At first glance, Ximen seems to be full of clothes stores, but there are plenty of other things on sale in the local shops. There are a few department stores, lots of phone and accessories stores, and there is also a small shopping center that has a few floors specializing in anime toys, some of which are a little risqué.
As it is a hub for young people, Ximen is considered a marketer’s dream, and so, when a new product or service needs to be promoted, or a new album launched, you’ll often find free open-air concerts or celebrity-hosted events here.

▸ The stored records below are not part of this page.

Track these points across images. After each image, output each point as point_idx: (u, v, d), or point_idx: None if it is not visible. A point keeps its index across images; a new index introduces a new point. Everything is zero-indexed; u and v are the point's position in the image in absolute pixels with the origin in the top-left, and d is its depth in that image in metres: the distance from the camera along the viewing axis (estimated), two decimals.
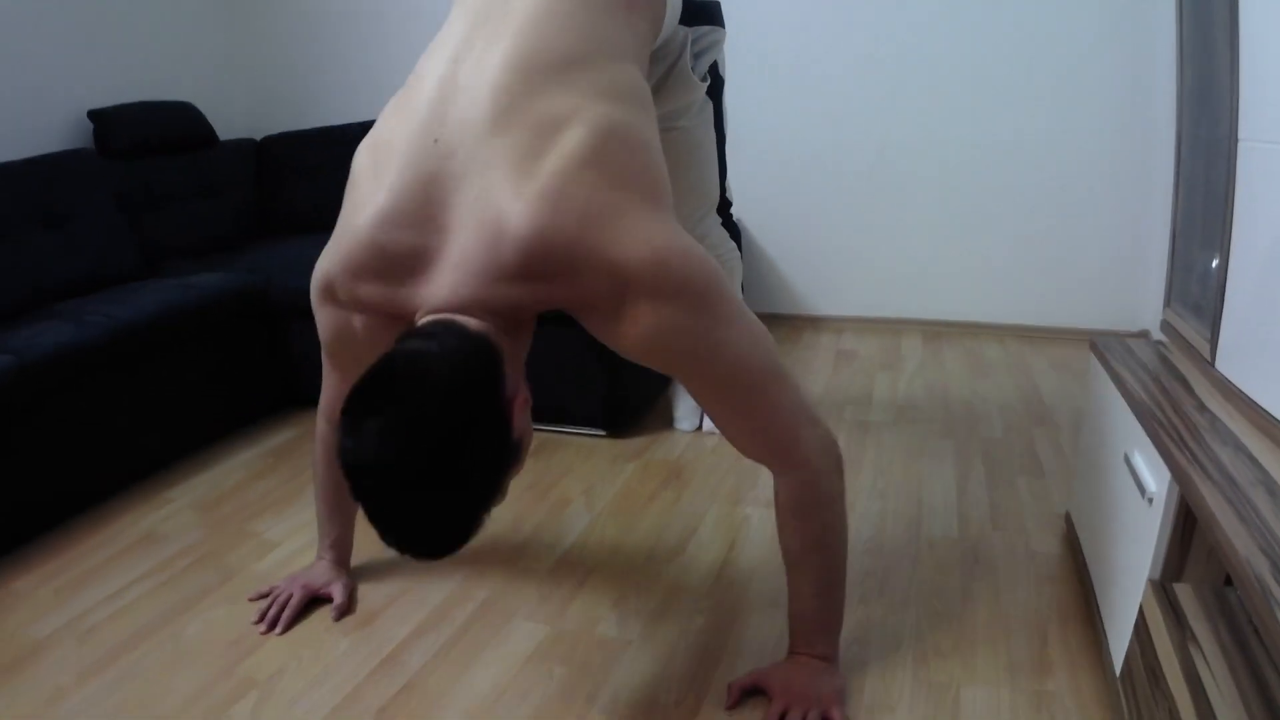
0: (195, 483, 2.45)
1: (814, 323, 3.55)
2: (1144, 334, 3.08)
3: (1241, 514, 1.01)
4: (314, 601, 1.81)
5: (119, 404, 2.38)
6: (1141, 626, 1.22)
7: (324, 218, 3.43)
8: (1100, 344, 1.71)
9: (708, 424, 2.53)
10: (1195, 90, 1.62)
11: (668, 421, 2.62)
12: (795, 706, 1.37)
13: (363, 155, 1.32)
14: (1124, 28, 2.87)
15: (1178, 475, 1.15)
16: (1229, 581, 1.20)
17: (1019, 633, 1.58)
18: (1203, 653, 1.07)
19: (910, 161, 3.25)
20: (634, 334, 1.22)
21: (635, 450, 2.46)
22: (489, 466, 1.14)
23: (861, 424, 2.53)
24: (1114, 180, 3.00)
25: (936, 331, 3.35)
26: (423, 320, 1.22)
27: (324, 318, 1.46)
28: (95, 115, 3.21)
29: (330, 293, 1.37)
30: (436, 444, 1.07)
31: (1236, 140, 1.27)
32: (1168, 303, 1.70)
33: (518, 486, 2.21)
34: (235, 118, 3.98)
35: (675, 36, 1.66)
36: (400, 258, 1.23)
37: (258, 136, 3.91)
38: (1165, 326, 1.69)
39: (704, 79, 1.83)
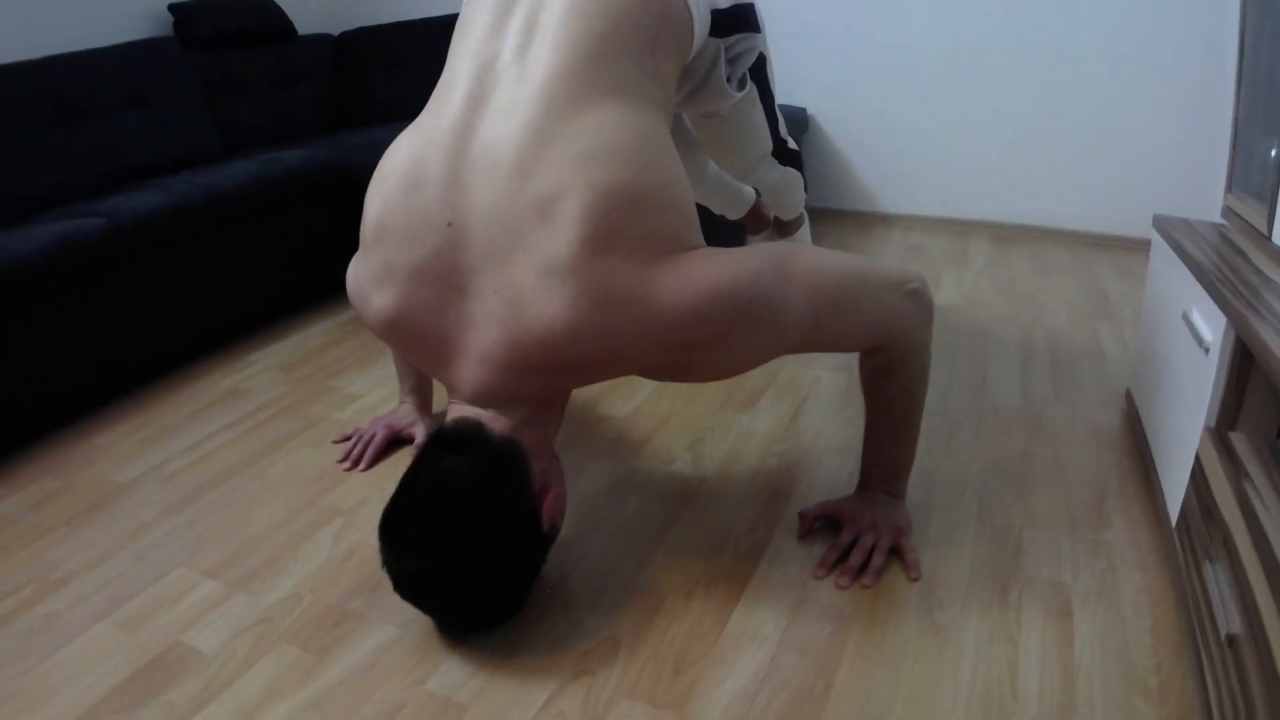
0: (277, 347, 2.55)
1: (884, 220, 3.55)
2: (1185, 220, 3.05)
3: None
4: (396, 442, 1.90)
5: (203, 270, 2.47)
6: (1198, 473, 1.26)
7: (401, 109, 3.58)
8: (1162, 219, 1.73)
9: None
10: None
11: None
12: (866, 534, 1.45)
13: (372, 208, 1.30)
14: None
15: (1234, 320, 1.18)
16: None
17: (1078, 489, 1.63)
18: (1257, 491, 1.12)
19: (983, 64, 3.19)
20: (712, 373, 1.27)
21: None
22: (524, 563, 1.26)
23: None
24: (1183, 92, 2.94)
25: (1004, 234, 3.34)
26: (452, 418, 1.27)
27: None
28: (176, 8, 3.30)
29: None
30: (471, 560, 1.18)
31: None
32: (1229, 189, 1.71)
33: None
34: (312, 12, 4.04)
35: (706, 51, 1.56)
36: (424, 341, 1.25)
37: (335, 31, 3.98)
38: (1226, 211, 1.69)
39: (741, 84, 1.73)
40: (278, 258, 2.74)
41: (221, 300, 2.55)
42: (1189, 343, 1.39)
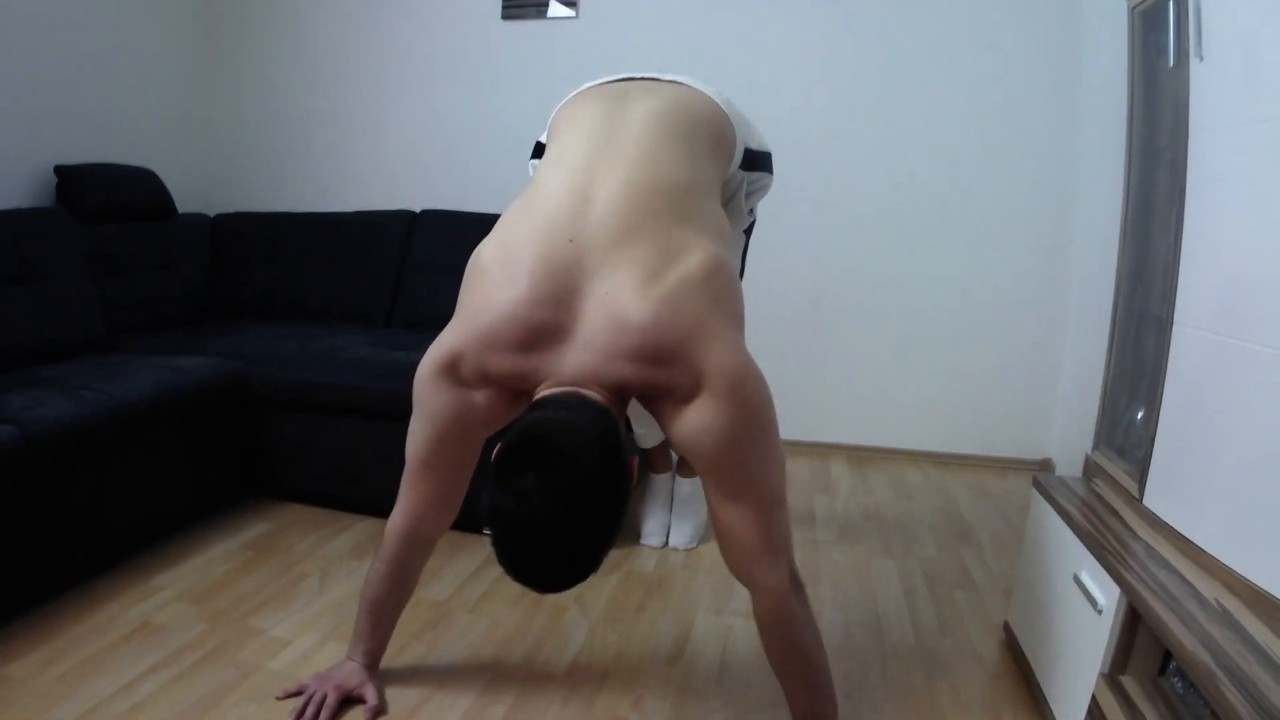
0: (179, 572, 2.49)
1: None
2: (1047, 462, 3.46)
3: (1182, 619, 1.30)
4: (346, 702, 1.89)
5: (103, 481, 2.40)
6: (1095, 710, 1.50)
7: (277, 304, 3.68)
8: (1041, 480, 2.03)
9: (673, 539, 2.76)
10: (1134, 270, 1.98)
11: (635, 537, 2.83)
12: None
13: (488, 251, 1.55)
14: (1045, 192, 3.33)
15: (1126, 590, 1.45)
16: (1161, 672, 1.49)
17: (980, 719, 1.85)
18: None
19: (845, 306, 3.63)
20: (693, 421, 1.45)
21: (613, 563, 2.65)
22: (619, 517, 1.38)
23: (811, 542, 2.79)
24: (1029, 327, 3.44)
25: (860, 456, 3.68)
26: (550, 392, 1.44)
27: (441, 399, 1.59)
28: (62, 171, 3.28)
29: (454, 369, 1.55)
30: (586, 497, 1.31)
31: (1172, 323, 1.62)
32: (1097, 445, 2.03)
33: (513, 593, 2.38)
34: (191, 190, 4.07)
35: (734, 178, 1.95)
36: (537, 331, 1.45)
37: (210, 213, 4.01)
38: (1093, 466, 2.01)
39: (749, 214, 2.15)
40: (176, 470, 2.71)
41: (120, 514, 2.49)
42: (1080, 601, 1.65)
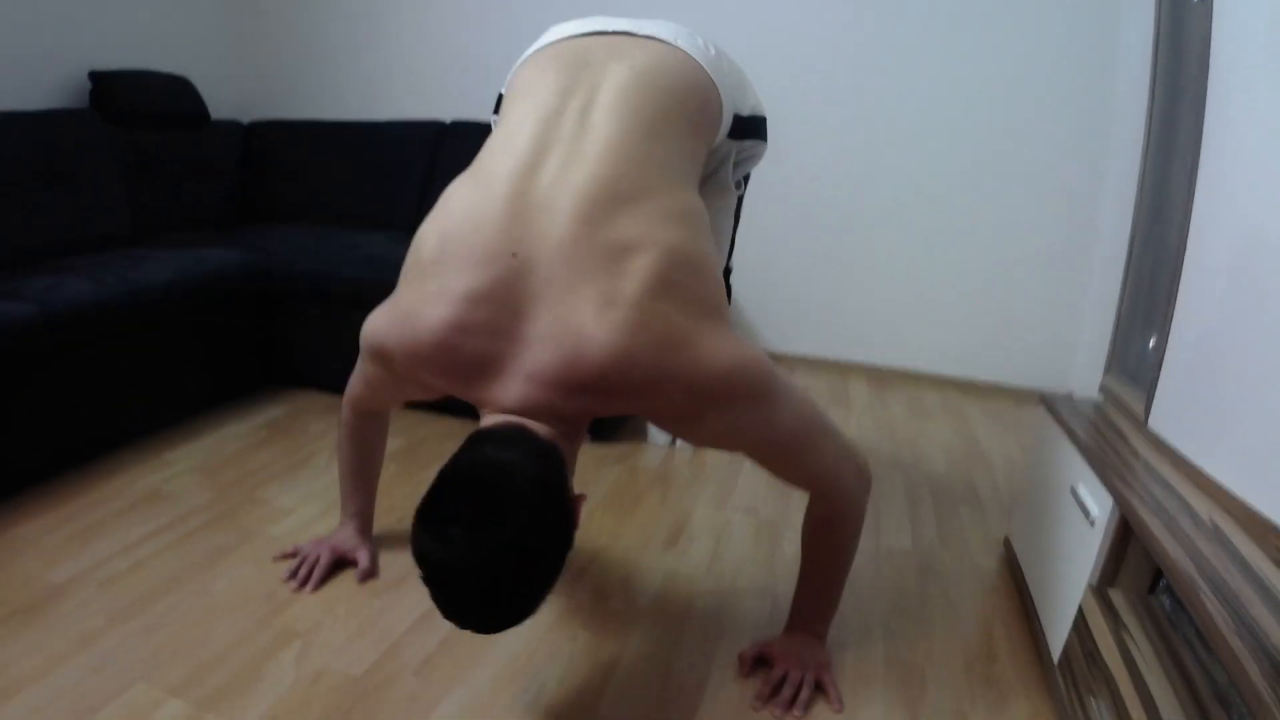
0: (192, 448, 2.58)
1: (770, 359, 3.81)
2: (1069, 396, 3.41)
3: (1172, 531, 1.29)
4: (339, 565, 1.96)
5: (122, 363, 2.48)
6: (1081, 622, 1.49)
7: (308, 211, 3.69)
8: (1049, 398, 2.00)
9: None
10: (1152, 198, 1.93)
11: (642, 435, 2.86)
12: (794, 670, 1.63)
13: (429, 239, 1.37)
14: (1080, 134, 3.21)
15: (1119, 501, 1.43)
16: (1152, 589, 1.48)
17: (969, 628, 1.85)
18: (1134, 640, 1.35)
19: (875, 230, 3.56)
20: (705, 433, 1.39)
21: (618, 456, 2.69)
22: (558, 563, 1.26)
23: None
24: (1055, 260, 3.35)
25: (880, 377, 3.66)
26: (490, 422, 1.31)
27: (373, 370, 1.57)
28: (96, 76, 3.29)
29: (386, 360, 1.46)
30: (519, 550, 1.17)
31: (1185, 247, 1.57)
32: (1109, 369, 2.00)
33: None
34: (225, 97, 4.09)
35: (721, 148, 1.77)
36: (470, 361, 1.31)
37: (244, 120, 4.04)
38: (1104, 390, 1.98)
39: (738, 185, 1.97)
40: (195, 355, 2.77)
41: (137, 394, 2.56)
42: (1075, 513, 1.63)
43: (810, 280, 3.70)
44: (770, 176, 3.57)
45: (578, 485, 2.39)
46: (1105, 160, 3.17)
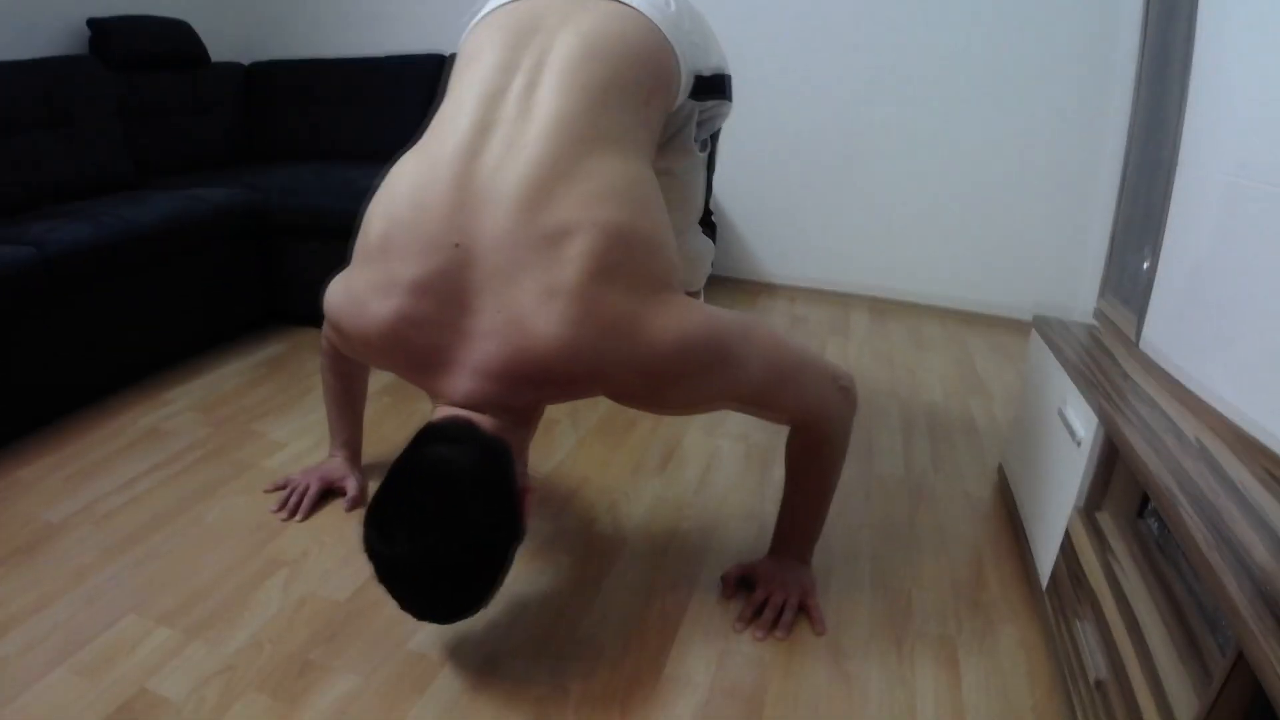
0: (191, 387, 2.58)
1: (769, 289, 3.80)
2: (1061, 320, 3.38)
3: (1155, 448, 1.27)
4: (328, 494, 1.98)
5: (121, 304, 2.49)
6: (1067, 545, 1.48)
7: (309, 150, 3.65)
8: (1041, 320, 1.98)
9: None
10: (1146, 118, 1.88)
11: None
12: (777, 593, 1.63)
13: (376, 223, 1.36)
14: (1084, 50, 3.12)
15: (1104, 420, 1.41)
16: (1141, 513, 1.46)
17: (959, 554, 1.84)
18: (1119, 562, 1.34)
19: (876, 153, 3.50)
20: (671, 406, 1.40)
21: None
22: (505, 555, 1.29)
23: None
24: (1059, 187, 3.28)
25: (882, 307, 3.62)
26: (439, 416, 1.33)
27: (336, 338, 1.57)
28: (95, 23, 3.28)
29: (344, 338, 1.47)
30: (464, 548, 1.21)
31: (1175, 165, 1.54)
32: (1103, 294, 1.97)
33: None
34: (225, 40, 4.05)
35: (683, 110, 1.71)
36: (419, 352, 1.32)
37: (246, 61, 4.01)
38: (1098, 313, 1.95)
39: (704, 146, 1.91)
40: (195, 294, 2.77)
41: (137, 335, 2.57)
42: (1063, 434, 1.61)
43: (813, 205, 3.66)
44: (768, 98, 3.53)
45: (572, 411, 2.43)
46: (1113, 79, 3.10)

Be warned though, the place can be quite hectic when these events are on.
Ximen is also home to a strip of bars located just behind the iconic Red House Theater. These bars are LGBTQ-friendly, and it’s one of the most popular spots for the gay community to enjoy a night out. Generally speaking though, Taiwan as a whole is a welcoming place, with a reputation for being LGBTQ-friendly.
Of course, tourists may find a cheaper hotel in other areas, but none as centrally located as the ones in Ximen. It’s surprising that in a neighborhood that is so popular with tourists, there are so many budget accommodations available, but that’s the thing about Ximen: although you can find expensive places, the area is not really geared toward high-end shopping, dining, or accommodation.
Back in the 1930s, Ximen was the center of all things theater. This was back when the Red House Theater was in its heyday, and there were as many as ten theaters on Wuchang Street. They enjoyed great success for many decades, until, in the 90s, commerce started to drift to the eastern side of the city. In an effort to boost trade, the city’s government pedestrianized sections of the area, and the place became a hotbed of commerce once more.
When tourists want to see a movie in Taipei, they almost always head for Xinyi, yet it’s Ximen that holds the most cinemas in the city. Here there are more than ten cinemas and countless private movie viewing lounges (MTV lounges). Some of the theaters even boast VIP seats that have tons of leg room and reclining seats.
Ximen used to be the location of Taipei City’s West Gate. Unfortunately, it was demolished along with the city walls back in 1905. Luckily, three other gates remain today, all restored to their former glory.